Page 96 of Playing Games

She’s made it clear she doesn’t want to be with me, and yet, here I am, still trying to chase her down.

“Boden!” someone exclaims from behind me, and I turn around to find a few guys from my team walking toward me.

“What the fuck you doing out here?” Ron asks, wrapping an arm around my shoulders.

“Just catching a little fresh air,” I mutter, but my eyes are still glancing around the sidewalk and the street in search of the girl who got away.

“Pfft.” Ricky laughs. “Let’s get you back inside, QB. We’ve got some partying to do! Coach gave us tomorrow off, and I’m going to make damn sure we have a good time.”

He doesn’t even give me a moment to respond. Instead, he pretty much drags me back toward the front door, and before I know it, I’m inside the building.

The music is still pounding from the DJ’s speakers at the back of the house. And everyone in the place is laughing and chatting and dancing and partying. They’re carefree and happy and living up the notorious college experience with everything they have.

And everything inside me wants to go to Lexi. Wants to talk to her. Wants to get on my fucking knees and beg her to realize how goddamn good we are together.

My phone is still in my hand, and the urge to text her, to check on her, is too strong to deny. I want to say a million things. But I settle on the simplest option.

Me: Are you okay?

Lexi: Yeah.

Her response is succinct, but it feels like complete bullshit.

Me: You didn’t seem okay, Lex. You seemed upset. I’m worried about you. And I fucking miss you like crazy.

Lexi: Blake, I’m sorry to say this, but you need to stop texting me. I’ve moved on, and you need to move on too.

There it is again. She wants me to move on.

And I’m going to have to learn how to do just that with the giant hole inside my chest I fear will never heal.

Lexi

I stare down at my phone, my last text to Blake the final entry in our chat. I wait for him to respond. I wait for him to call me out on my bullshit.

I wait and I wait, and it’s all useless because I’m the one who just completely pushed him away.

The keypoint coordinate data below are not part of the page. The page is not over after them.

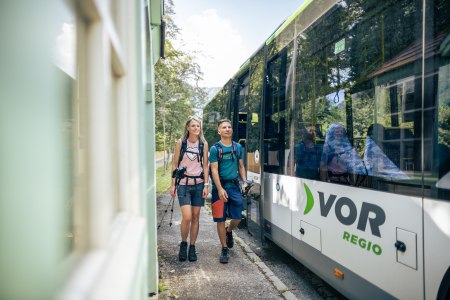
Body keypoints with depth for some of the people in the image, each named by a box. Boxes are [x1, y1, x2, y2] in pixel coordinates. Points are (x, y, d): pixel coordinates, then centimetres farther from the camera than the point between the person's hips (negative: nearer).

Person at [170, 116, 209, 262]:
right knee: (187, 217, -11)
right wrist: (173, 184, -1)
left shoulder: (203, 144, 4)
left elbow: (205, 165, 5)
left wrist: (206, 185, -2)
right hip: (183, 184, -2)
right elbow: (175, 165, 3)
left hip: (198, 184, 2)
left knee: (195, 217, 6)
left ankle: (192, 247, 21)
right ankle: (183, 244, 15)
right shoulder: (180, 143, 0)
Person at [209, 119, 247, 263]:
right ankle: (224, 249, 18)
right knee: (221, 219, 2)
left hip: (234, 185, 4)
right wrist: (220, 189, -19)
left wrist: (245, 182, 2)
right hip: (220, 186, -3)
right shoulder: (215, 148, -4)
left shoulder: (238, 147, 9)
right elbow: (214, 170, -9)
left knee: (237, 218, 6)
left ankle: (229, 231, 40)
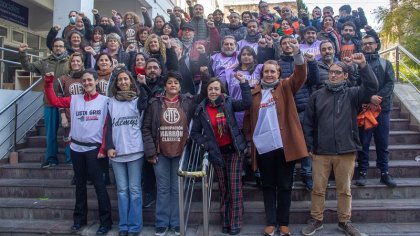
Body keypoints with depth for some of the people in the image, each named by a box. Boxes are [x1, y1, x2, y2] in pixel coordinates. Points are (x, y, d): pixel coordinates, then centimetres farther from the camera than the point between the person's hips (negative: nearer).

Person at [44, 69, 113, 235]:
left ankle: (106, 221, 9)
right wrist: (49, 83, -3)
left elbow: (107, 126, -7)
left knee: (99, 184, -2)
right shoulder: (74, 99, 6)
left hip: (94, 148, -4)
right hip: (76, 148, 4)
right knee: (80, 184, 16)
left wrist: (103, 148, -11)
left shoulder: (104, 100, -4)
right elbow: (54, 101, 6)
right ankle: (79, 218, 30)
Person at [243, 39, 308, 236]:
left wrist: (297, 54, -27)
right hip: (263, 147, 1)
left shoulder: (286, 87, 6)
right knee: (268, 186, 10)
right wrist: (249, 138, 3)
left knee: (285, 186, 7)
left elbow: (300, 76, -12)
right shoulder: (254, 93, 9)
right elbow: (248, 117, 11)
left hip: (285, 145, -1)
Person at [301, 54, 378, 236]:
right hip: (321, 151, 1)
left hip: (346, 151, 0)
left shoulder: (352, 94, 4)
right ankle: (316, 220, 24)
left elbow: (372, 88, -15)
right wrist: (309, 146, 3)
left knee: (345, 189, 12)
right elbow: (308, 122, 6)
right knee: (318, 188, 8)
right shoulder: (317, 95, 5)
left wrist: (363, 65, -23)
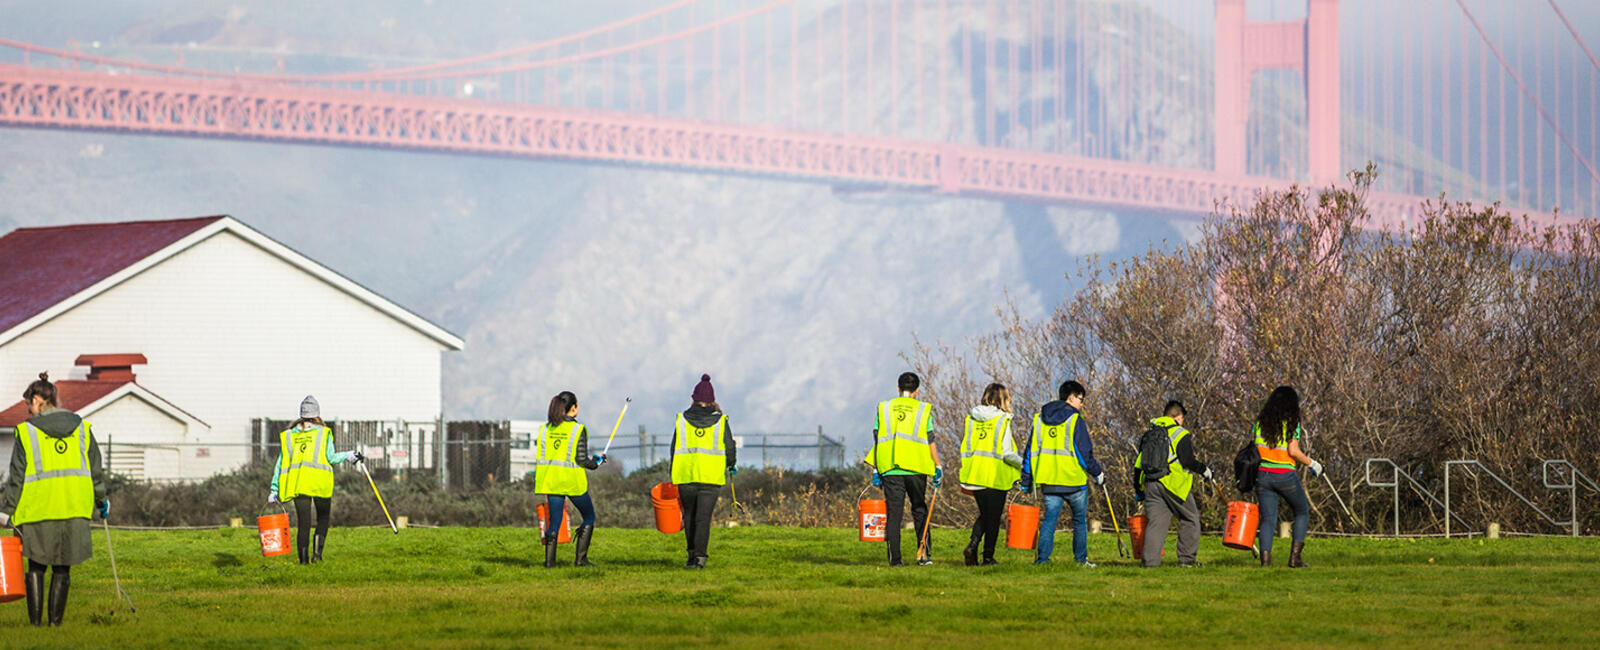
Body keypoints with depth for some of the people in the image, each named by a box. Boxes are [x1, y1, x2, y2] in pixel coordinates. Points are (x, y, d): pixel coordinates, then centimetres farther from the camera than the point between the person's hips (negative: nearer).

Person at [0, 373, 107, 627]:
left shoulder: (27, 431, -2)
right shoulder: (82, 428, 9)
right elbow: (96, 470, 13)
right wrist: (101, 501, 26)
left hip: (38, 509, -3)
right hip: (75, 508, 3)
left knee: (36, 566, 8)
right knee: (62, 568, 8)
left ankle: (35, 622, 2)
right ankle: (55, 621, 5)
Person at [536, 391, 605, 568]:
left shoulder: (545, 429, 5)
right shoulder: (578, 430, -10)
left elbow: (539, 457, 5)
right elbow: (582, 460, -13)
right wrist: (596, 462, 7)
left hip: (551, 480, 4)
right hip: (572, 481, -4)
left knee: (554, 520, 10)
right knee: (589, 517, 13)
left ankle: (549, 560, 1)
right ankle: (581, 558, 6)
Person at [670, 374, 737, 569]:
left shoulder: (682, 420, 4)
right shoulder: (720, 421, 1)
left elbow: (674, 449, 6)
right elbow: (729, 449, 3)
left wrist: (673, 476, 16)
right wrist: (731, 466, 24)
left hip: (685, 475, 1)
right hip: (711, 477, -1)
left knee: (690, 515, 18)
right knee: (704, 517, -1)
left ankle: (692, 553, 19)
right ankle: (700, 556, -12)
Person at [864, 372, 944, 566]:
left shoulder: (884, 409, 8)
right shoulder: (923, 409, 2)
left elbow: (877, 441, 7)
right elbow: (931, 442, -1)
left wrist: (875, 471, 11)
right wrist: (938, 467, 5)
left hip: (890, 470, 1)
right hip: (916, 469, -1)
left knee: (893, 513, 2)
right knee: (919, 509, 14)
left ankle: (894, 557, -3)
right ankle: (924, 552, 5)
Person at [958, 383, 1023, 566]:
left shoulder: (971, 418, 5)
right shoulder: (1002, 420, -10)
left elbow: (964, 448, 8)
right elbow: (1007, 453, -14)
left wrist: (966, 475, 17)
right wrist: (1023, 464, 3)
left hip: (974, 475, 5)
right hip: (995, 476, -5)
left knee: (984, 515, 18)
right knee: (993, 518, 7)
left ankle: (972, 546, -2)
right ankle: (988, 556, 9)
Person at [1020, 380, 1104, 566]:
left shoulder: (1040, 418, 10)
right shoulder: (1075, 420, -8)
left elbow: (1031, 451, 12)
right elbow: (1084, 452, -9)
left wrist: (1026, 480, 17)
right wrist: (1098, 473, 5)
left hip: (1048, 481, 4)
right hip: (1073, 480, -4)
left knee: (1049, 519, 5)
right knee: (1080, 520, 11)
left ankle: (1042, 557, -8)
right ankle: (1081, 558, 15)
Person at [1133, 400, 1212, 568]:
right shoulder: (1180, 434, -1)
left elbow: (1139, 464, 18)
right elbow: (1188, 461, -12)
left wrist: (1139, 490, 25)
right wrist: (1204, 470, 6)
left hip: (1151, 484, 5)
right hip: (1175, 485, -5)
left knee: (1156, 522, 4)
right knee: (1190, 520, 8)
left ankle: (1150, 560, -6)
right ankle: (1187, 558, 4)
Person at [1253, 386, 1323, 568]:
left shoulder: (1261, 421, 5)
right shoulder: (1291, 423, -7)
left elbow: (1253, 448, 4)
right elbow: (1293, 451, -15)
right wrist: (1311, 463, -1)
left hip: (1263, 475, 3)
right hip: (1285, 476, -3)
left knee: (1268, 518, 6)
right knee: (1302, 512, 16)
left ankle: (1265, 557, -13)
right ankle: (1295, 556, 7)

I reread my words, and I hate how cruel and unemotional I sound. It’s the worst form of irony to tell someone to move on when you’re sitting on the subway with tears streaming down your cheeks because of the fact that you just witnessed them moving on right in front of your face.

Blake told me he missed me. And I’d be the ultimate liar if I didn’t admit that I miss him too.

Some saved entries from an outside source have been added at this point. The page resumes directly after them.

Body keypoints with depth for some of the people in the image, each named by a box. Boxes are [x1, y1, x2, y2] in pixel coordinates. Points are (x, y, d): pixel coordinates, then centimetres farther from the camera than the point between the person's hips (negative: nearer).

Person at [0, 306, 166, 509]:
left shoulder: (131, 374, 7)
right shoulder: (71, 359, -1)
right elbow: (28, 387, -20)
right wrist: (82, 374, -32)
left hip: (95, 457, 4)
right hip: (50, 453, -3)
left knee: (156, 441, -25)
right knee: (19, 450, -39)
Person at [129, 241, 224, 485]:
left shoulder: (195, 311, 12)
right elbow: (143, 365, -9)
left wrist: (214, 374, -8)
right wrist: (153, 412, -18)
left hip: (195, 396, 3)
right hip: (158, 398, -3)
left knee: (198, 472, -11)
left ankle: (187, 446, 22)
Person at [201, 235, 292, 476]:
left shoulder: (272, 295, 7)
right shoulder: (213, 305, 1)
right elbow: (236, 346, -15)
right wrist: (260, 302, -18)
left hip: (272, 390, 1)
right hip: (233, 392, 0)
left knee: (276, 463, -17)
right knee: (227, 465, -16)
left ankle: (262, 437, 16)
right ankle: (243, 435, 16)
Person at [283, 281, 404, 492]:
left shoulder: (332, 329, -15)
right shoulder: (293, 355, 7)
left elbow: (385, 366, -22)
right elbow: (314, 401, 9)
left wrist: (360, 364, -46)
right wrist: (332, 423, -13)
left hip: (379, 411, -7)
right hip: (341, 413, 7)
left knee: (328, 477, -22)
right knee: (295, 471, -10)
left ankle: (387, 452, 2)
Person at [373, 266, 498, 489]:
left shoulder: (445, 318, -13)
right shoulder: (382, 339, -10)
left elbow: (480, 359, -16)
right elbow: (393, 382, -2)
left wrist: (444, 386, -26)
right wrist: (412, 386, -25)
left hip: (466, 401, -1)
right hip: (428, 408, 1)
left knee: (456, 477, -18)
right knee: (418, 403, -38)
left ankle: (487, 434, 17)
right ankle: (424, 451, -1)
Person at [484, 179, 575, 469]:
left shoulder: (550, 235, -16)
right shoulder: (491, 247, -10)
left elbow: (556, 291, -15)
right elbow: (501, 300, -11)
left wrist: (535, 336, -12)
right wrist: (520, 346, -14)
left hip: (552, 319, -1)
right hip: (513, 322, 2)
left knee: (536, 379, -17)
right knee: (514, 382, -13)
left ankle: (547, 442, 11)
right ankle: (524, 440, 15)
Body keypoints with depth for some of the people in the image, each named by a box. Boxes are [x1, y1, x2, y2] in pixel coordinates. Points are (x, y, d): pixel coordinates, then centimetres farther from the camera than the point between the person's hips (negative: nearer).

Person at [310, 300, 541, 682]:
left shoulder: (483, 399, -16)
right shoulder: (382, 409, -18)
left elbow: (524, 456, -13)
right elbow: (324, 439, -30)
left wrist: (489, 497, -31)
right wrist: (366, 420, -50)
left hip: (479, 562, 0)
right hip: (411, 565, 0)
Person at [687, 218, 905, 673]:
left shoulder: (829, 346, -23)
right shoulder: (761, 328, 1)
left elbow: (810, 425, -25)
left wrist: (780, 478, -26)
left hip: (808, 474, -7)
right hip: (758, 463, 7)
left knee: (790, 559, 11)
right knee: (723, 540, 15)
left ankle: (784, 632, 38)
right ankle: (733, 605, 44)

I miss his laugh and his smile, and I miss the way he makes me feel whenever we’re together. I miss his cheesy jokes and the way his face always brightens the room, and I miss how comforting it feels to be in his arms.

I miss our late-night chats and our documentary binges and how he’s probably the only person who could get me to eat pizza that was made in some dude’s dorm.

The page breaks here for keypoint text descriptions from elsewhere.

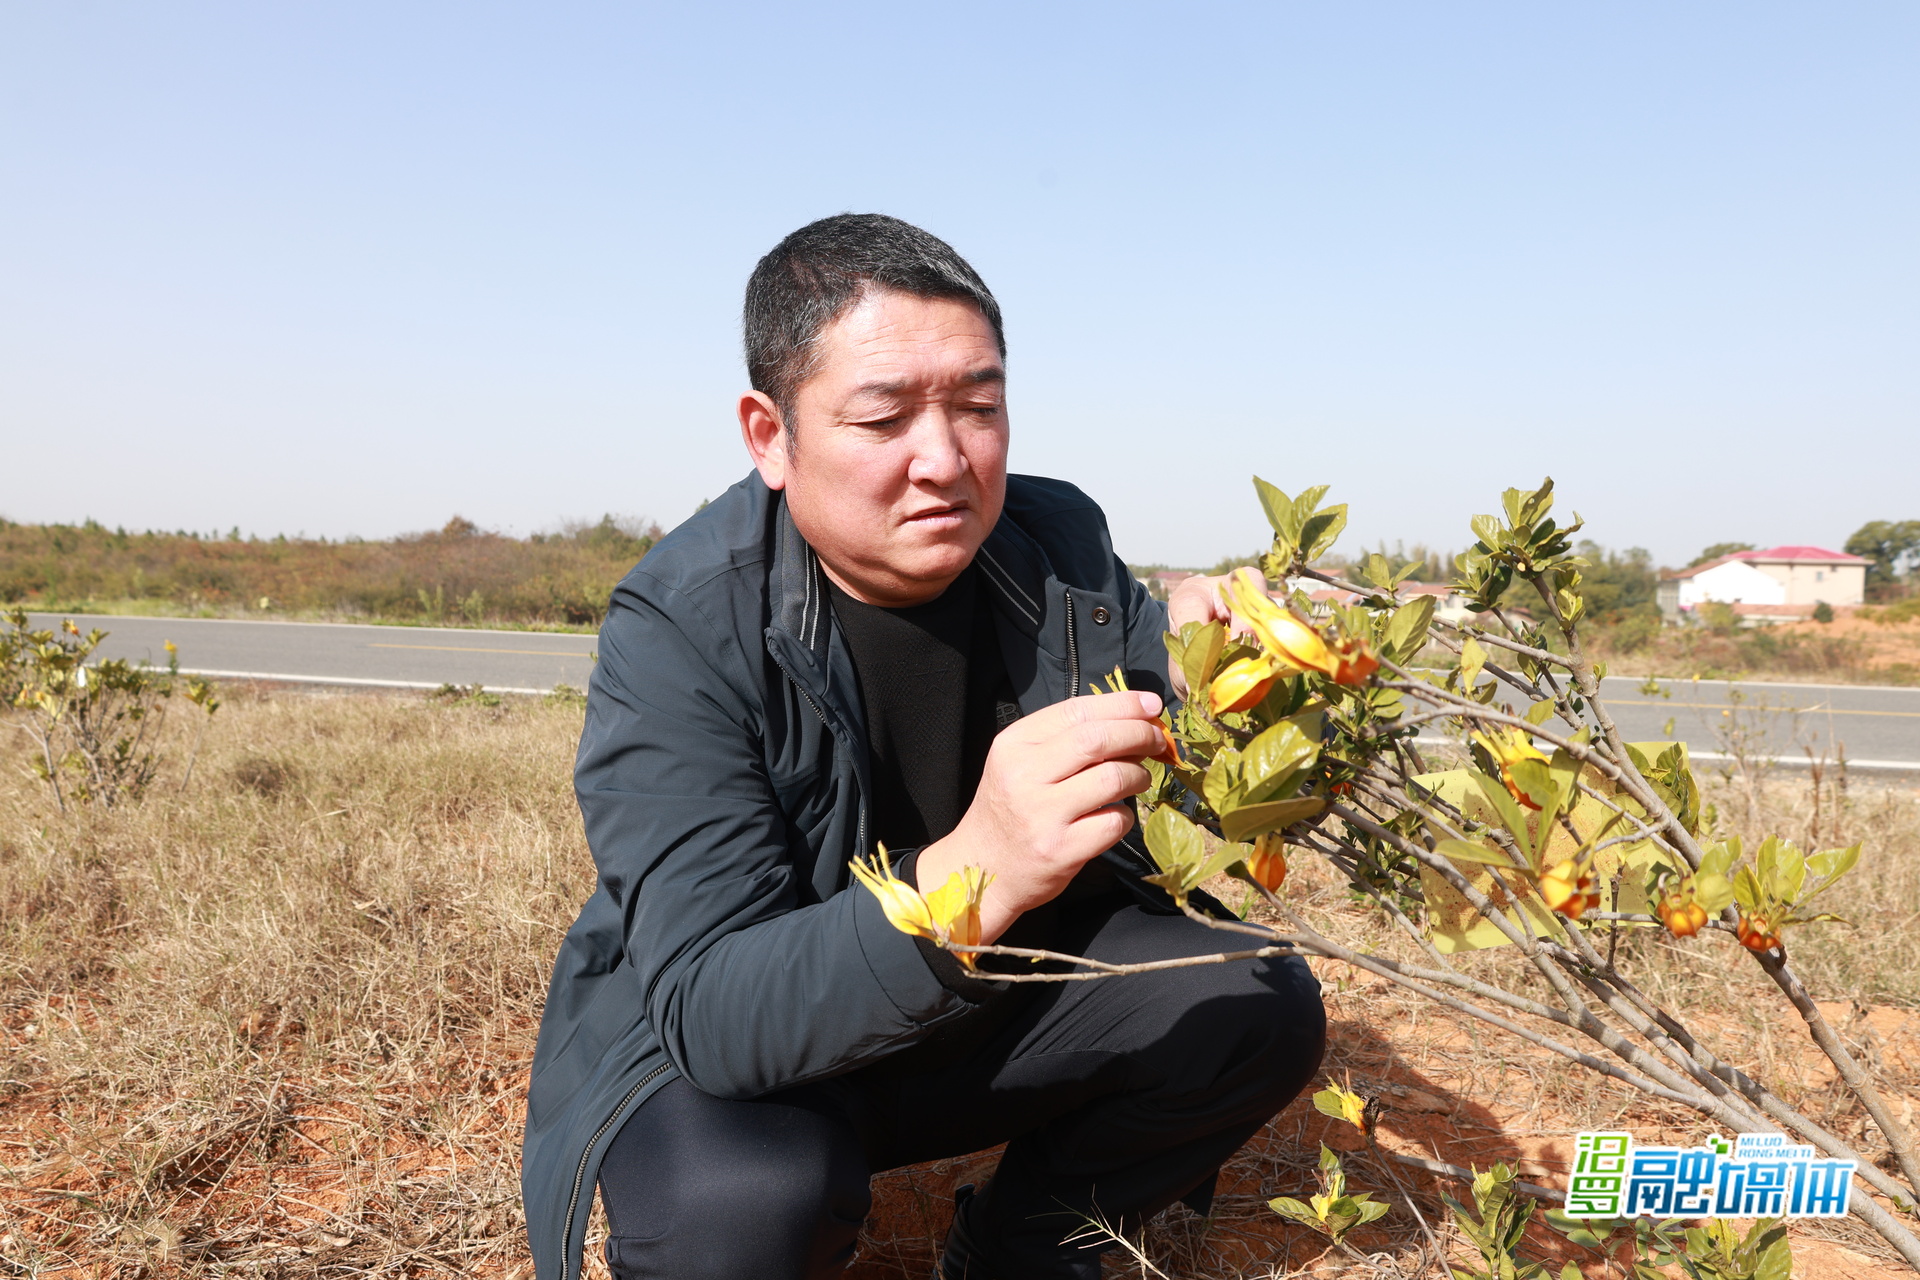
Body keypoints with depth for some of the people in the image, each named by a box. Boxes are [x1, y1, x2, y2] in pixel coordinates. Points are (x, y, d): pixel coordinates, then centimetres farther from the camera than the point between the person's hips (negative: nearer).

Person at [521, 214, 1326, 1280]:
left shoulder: (1060, 548, -10)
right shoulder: (679, 631, -25)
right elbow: (712, 1009, -34)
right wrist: (969, 878, -52)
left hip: (996, 992, 5)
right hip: (717, 1056, -4)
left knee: (1262, 1008, -10)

More tears stream down my cheeks, and even though I’m not alone on the subway, I’m silently thankful that I live in a busy, fast-paced city like New York so that I can blubber in peace without some random stranger asking me what’s wrong.

That’s the thing about New Yorkers; they can certainly be kind, but for the most part, they mind their own business. They don’t even blink an eye if someone decides to take their clothes off in the middle of a busy street and start shouting about the world ending. They simply go about their day and let that person do their thing.

There’s beauty in that. But there’s also pain. Because what I need now more than anything is the exact opposite of what I’d expect or normally want.

Existing as someone with a propensity for being a loner doesn’t bode well during times like these. I’m stuck inside my own head, aimlessly walking through my thoughts and replaying every single moment I’ve spent with Blake over the summer.

I think about all of our conversations and our special moments, and it feels like the worst kind of torture mentally reliving all the highs when I’m currently sitting at what feels like the rock bottom of my lows.

I’ve never felt this sad or confused or upset. And the fact that I don’t have control over my emotions, that I can’t analyze my way out of my feelings, is the biggest kick in the ass. It makes me angry and scared and anxious, and the mere idea of going back to my apartment so I can just sit in my current state of misery by myself is the very last thing I want to do.

There’s only one stop that makes sense for me to even be on the subway, and I stay rooted to my seat, my eyes downturned to my lap, until I get there.